◆ Estratto del testo
Alberto Zambelli – Viaggio sull’Oriente Express

Le radici sono importanti nella vita di un uomo, ma noi uomini abbiamo le gambe, non le radici, e le gambe sono fatte per andare altrove. (P. Cacucci)

Biglietto pronto. Zaino leggero ma contenente il necessario. Sembra che l’ora della partenzia sia ormai prossima. Saliamo su uno dei treni più raccontati dalla letteratura giornalistica e di viaggio: L’Oriente Express, un lungo convoglio verso una profonda cultura che ancora dobbiamo accogliere in tutta la sua portata. Per dirla con le parole di Rumiz: se il freddo monosilabbico astronomico “Est” è un reticolato che esclude, “L’Oriente” è, invece, un portale che schiude mondi nuovi.

I bellissimi abiti di Alberto Zambelli ci conducono in un meraviglioso viaggio alla scoperta dell’oriente, seduti in un lussuoso Oriente Express che questa volta veste i panni del suggestivo Teatro Vetra, il 2 marzo 2015 abbiamo assistito a un reale spettacolo di maestria sartoriale in cui raffinatezza e minuziosa cura del dettaglio si sposano in abiti eleganti, pratici e sensuali, per una donna viaggiatrice, decisa, colta e sempre attenta a un look impeccabile.

Ho immaginato un Oriente Express verso il futuro. Sono partito dagli interni del treno per raccontare tutte le tramature dei tessuti, utilizzando stoffe che richiamano la tapezzeria e moquette, decorazioni che ricordano gli intarsi in legno”.

◆ Voci fornite
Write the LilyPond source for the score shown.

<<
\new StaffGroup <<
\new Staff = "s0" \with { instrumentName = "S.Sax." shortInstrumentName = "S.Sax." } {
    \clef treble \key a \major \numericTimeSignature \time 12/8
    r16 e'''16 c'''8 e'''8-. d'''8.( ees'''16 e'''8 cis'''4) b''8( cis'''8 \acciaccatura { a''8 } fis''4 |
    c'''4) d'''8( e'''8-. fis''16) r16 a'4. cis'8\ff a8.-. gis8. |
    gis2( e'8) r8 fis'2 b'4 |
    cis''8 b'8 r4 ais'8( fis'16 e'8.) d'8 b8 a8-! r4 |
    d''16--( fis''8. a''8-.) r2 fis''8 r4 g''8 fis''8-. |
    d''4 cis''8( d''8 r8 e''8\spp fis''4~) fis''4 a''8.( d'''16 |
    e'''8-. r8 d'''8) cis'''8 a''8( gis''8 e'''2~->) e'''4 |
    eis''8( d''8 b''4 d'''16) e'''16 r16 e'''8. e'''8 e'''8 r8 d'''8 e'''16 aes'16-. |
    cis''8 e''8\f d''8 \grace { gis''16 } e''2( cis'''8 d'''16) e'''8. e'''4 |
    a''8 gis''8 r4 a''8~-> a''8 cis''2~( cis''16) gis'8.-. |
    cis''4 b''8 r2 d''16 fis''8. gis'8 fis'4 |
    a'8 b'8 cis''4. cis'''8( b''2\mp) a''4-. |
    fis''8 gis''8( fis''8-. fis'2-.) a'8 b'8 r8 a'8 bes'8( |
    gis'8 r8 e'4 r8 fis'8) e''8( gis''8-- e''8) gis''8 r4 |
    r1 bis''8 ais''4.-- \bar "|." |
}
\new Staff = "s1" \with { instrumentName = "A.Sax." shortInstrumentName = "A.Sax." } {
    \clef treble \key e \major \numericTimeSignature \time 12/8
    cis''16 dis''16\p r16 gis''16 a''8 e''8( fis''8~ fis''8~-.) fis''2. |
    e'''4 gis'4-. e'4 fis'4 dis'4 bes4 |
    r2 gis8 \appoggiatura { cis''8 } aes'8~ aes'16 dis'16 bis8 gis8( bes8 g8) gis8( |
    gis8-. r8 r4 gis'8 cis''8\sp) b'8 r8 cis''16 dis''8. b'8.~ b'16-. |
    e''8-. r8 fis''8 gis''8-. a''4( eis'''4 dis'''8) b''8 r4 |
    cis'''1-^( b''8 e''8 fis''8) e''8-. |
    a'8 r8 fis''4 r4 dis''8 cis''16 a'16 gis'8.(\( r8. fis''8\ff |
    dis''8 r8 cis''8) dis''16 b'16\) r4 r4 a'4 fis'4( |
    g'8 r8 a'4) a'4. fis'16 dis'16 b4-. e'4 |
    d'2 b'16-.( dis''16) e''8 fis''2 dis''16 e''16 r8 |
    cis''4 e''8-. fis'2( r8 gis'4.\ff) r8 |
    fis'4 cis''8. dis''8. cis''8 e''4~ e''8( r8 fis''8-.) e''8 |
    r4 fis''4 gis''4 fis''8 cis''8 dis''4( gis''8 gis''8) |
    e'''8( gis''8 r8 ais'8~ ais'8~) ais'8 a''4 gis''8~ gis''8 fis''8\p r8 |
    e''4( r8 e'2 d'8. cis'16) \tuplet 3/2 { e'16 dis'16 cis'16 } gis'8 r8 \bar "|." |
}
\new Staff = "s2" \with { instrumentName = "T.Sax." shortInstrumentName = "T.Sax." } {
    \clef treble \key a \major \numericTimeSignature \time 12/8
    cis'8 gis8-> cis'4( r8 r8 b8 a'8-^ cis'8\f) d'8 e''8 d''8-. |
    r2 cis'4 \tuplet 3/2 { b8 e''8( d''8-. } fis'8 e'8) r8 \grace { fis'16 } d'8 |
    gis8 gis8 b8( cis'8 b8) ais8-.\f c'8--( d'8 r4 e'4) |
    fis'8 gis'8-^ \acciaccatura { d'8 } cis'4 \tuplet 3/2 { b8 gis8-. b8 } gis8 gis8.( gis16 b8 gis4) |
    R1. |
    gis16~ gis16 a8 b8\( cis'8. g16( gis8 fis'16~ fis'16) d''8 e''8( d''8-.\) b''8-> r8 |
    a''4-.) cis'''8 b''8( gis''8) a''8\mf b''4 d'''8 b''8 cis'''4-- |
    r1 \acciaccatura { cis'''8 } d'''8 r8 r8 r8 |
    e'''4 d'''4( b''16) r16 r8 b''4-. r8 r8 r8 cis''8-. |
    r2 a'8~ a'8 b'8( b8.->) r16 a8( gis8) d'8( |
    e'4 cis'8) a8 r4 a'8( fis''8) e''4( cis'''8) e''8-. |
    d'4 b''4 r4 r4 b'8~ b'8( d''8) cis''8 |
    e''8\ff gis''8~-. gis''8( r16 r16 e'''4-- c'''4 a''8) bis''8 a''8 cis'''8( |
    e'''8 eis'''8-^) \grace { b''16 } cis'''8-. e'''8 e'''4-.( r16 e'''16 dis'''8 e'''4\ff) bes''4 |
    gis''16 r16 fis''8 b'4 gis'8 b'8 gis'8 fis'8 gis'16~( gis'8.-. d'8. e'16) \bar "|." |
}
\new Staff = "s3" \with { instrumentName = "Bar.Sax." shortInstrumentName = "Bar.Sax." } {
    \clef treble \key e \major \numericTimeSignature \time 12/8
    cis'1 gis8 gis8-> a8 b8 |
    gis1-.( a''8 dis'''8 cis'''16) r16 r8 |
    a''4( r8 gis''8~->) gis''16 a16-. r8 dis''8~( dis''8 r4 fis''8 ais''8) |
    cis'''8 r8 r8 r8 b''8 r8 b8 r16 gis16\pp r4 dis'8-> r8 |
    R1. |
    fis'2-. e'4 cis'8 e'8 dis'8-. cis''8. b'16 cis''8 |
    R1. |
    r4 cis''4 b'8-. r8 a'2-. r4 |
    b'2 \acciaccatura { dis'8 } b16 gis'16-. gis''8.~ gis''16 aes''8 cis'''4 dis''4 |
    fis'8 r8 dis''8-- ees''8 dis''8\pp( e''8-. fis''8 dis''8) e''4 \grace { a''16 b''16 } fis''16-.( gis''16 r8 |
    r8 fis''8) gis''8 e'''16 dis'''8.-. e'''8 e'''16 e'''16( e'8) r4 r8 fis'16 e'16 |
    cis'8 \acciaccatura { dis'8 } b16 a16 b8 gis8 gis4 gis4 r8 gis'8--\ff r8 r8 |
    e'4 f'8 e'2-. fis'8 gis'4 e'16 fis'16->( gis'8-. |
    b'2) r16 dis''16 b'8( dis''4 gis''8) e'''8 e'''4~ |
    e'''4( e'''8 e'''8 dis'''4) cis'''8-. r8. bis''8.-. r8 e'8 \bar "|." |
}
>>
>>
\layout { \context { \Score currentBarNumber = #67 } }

◆ Istruzioni di lavoro
a - Riscrivi come elenco puntato il paragrafo dell'estratto sulla sfilata di Alberto Zambelli che comincia con "I bellissimi abiti di Alberto Zambelli", conservandone i fatti principali.
b - Prosegui l'estratto sulla sfilata di Alberto Zambelli a partire dall'ultima frase riportata.
L'elenco proviene da una fonte diversa dal testo.

◆ Soluzioni delle attività
a -
- Gli abiti di Alberto Zambelli accompagnano in un viaggio alla scoperta dell'Oriente.
- L'Oriente Express è ricreato nel Teatro Vetra.
- La sfilata si è tenuta il 2 marzo 2015.
- Lo spettacolo mostra maestria sartoriale, raffinatezza e cura minuziosa del dettaglio.
- Gli abiti sono eleganti, pratici e sensuali.
- Sono pensati per una donna viaggiatrice, decisa, colta e attenta a un look impeccabile.

b -
La Musa ispiratrice è la Marchesa Casati, un ideale reinterpretato, però, in chiave attuale. Modelle dalla carnagione eterea e capigliature voluminose camminano con uno sguardo fermo e deciso; la donna viaggiatrice di Zambelli indossa abiti che esaltano la sua femminilità senza oggettivarla, ne celebrano con delicatezza la grazia attraverso sensuali giochi di trasparenze, ricami decò figurativi, camicie over-size che presentano, però, dettagli ricercati e preziosi. Gonne balloon, cappotti loden, lane-seta fiammate e abiti con preziosi cristalli Swarovsky rivelano la grande sensibilità estetica di uno Stilista che cura l’abito in ogni suo aspetto.

L’idea di curare l’interno arriva dalla tradizione giapponese, una cultura fortemente introspettiva che presta una grande attenzione all’interiorità dell’individuo. Per me ogni dettaglio del capo, anche un piccolo bottone, viene curato con grande dovizia.